# Task to carry out
Quote each line exactly, from the line that contains "pyautogui.click(102, 141)" down to the last line of the listing, and no other lines.

# Data shown
^^^^^^^^^^^^^^^^

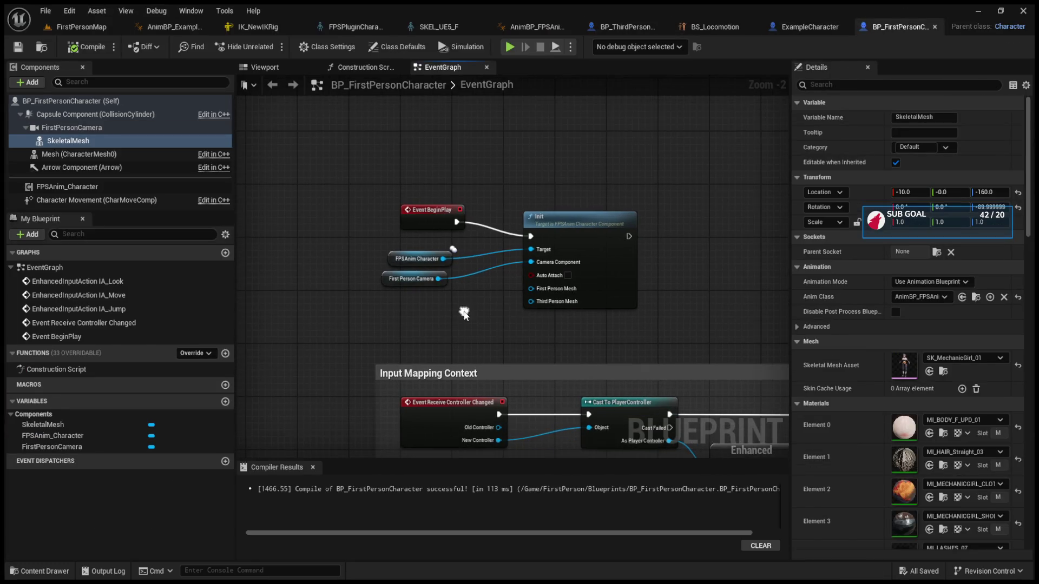
# Wire SkeletalMesh into Init's First Person Mesh pin, checking it against the third-person character's setup
pyautogui.click(102, 141)
pyautogui.moveTo(539, 291); pyautogui.dragTo(539, 291)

^^^^^^^^^^^^^^^^

# Task output
pyautogui.click(102, 141)
pyautogui.moveTo(539, 291); pyautogui.dragTo(539, 291)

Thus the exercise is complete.